Pour l’apprentissage du lire et écrire, il faut que l’enfant voie l’utilité de cet exercice. L’intérêt présent est le grand mobile qui mène loin. Emile ne sait pas lire. Mais il reçoit des billets d’invitation pour une fête, une promenade, des amusements. Ces invitations sont bien écrites, courtes et claires. Il faut toujours quelqu’un pour les lui lire. Il arrive qu’il ne trouve personne. Et il manque le rendez-vous. Il regrette de ne pas savoir lire lui-même. L’auteur d’Emile estime que, mis dans telles conditions, l’enfant sentant l’utilité du lire et écrire, apprendra sans conteste à lire, à déchiffrer les invitations afin de répondre à ses rendez-vous. Si le maître s’applique à tenir l’enfant en lui-même, attentif à ce qui le touche immédiatement, il le trouvera capable de perception, de mémoire et même de raisonnement.
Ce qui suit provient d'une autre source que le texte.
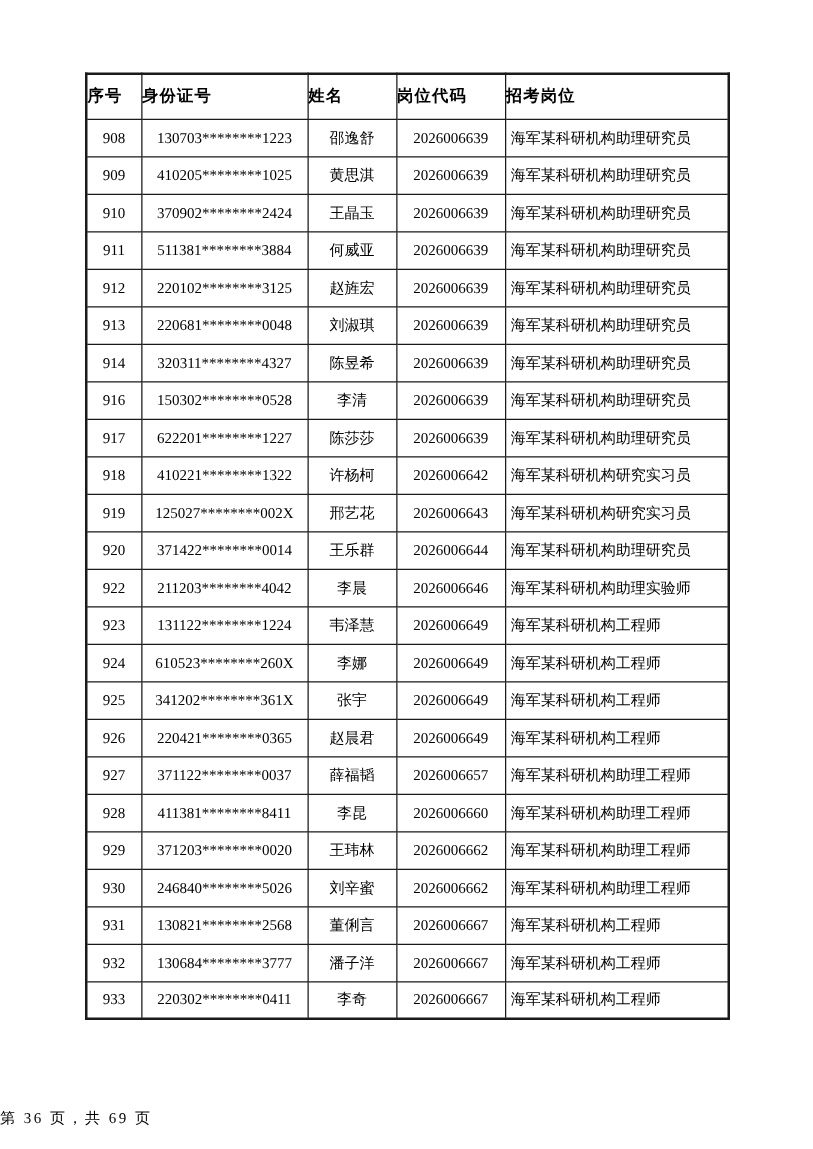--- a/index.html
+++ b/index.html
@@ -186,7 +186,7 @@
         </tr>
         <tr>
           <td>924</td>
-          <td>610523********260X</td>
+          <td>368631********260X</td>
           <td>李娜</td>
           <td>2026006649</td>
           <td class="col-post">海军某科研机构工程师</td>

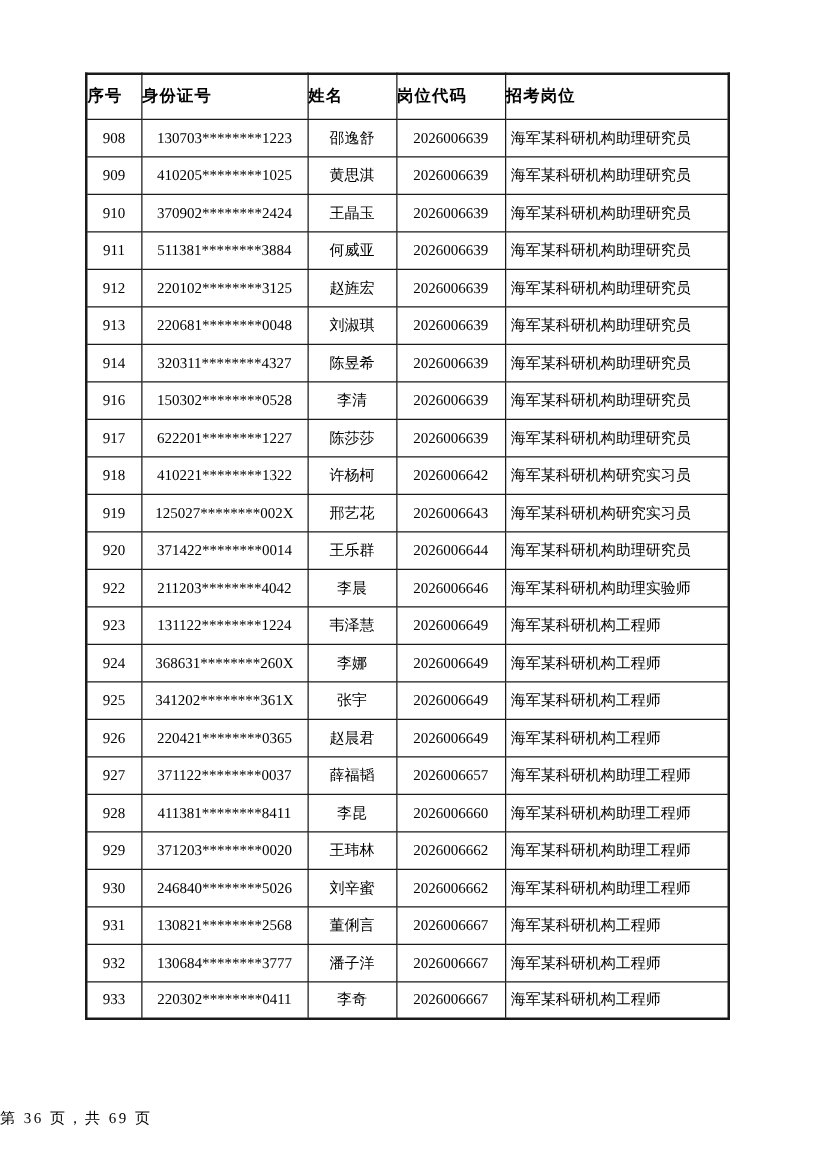--- a/index.html
+++ b/index.html
@@ -58,7 +58,7 @@
     left: 0;
     top: 886px;
     width: 650px;
-    text-align: left;
+    text-align: right;
     font-size: 12px;
     letter-spacing: 2px;
   }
D’après Rousseau, dans les situations d’apprentissage, il faut des expériences dont l’enfant est capable de comprendre l’utilité, et il faut utiliser des expressions qui ont un sens pour lui. Si l’enseignant lui parle de rapports des effets aux causes, il faut qu’il en aperçoive la corrélation. S’il lui parle des biens et des maux, il faut qu’il en ait une idée. S’il lui parle des besoins, il faut qu’il les sente. Il est impossible d’intéresser l’enfant aux choses qui ne le touchent en rien. « ‘Il est aisé, estime l’auteur d’’ ‘Emile’ ‘, de convaincre un enfant que ce qu’on lui veut enseigner est utile : mais ce n’est rien de le convaincre, si l’on ne sait le persuader. En vain la tranquille raison nous fait approuver ou blâmer ; il n’y a que la passion qui nous fasse agir ; et comment se passionner pour des intérêts qu’on n’a point encore ?’ »240 Il faut le dire, si Rousseau met l’accent sur l’intérêt dans l’apprentissage, ce n’est pas pour en rester là, mais pour que, s’appuyant sur lui, on aide l’enfant à penser.

Notes
238.

ROUSSEAU (J.J.), op. cit., p. 133.

239.

ROUSSEAU (J.J.), op. cit., p. 235.

240.

ROUSSEAU (J.J.), op. cit., p. 237-238.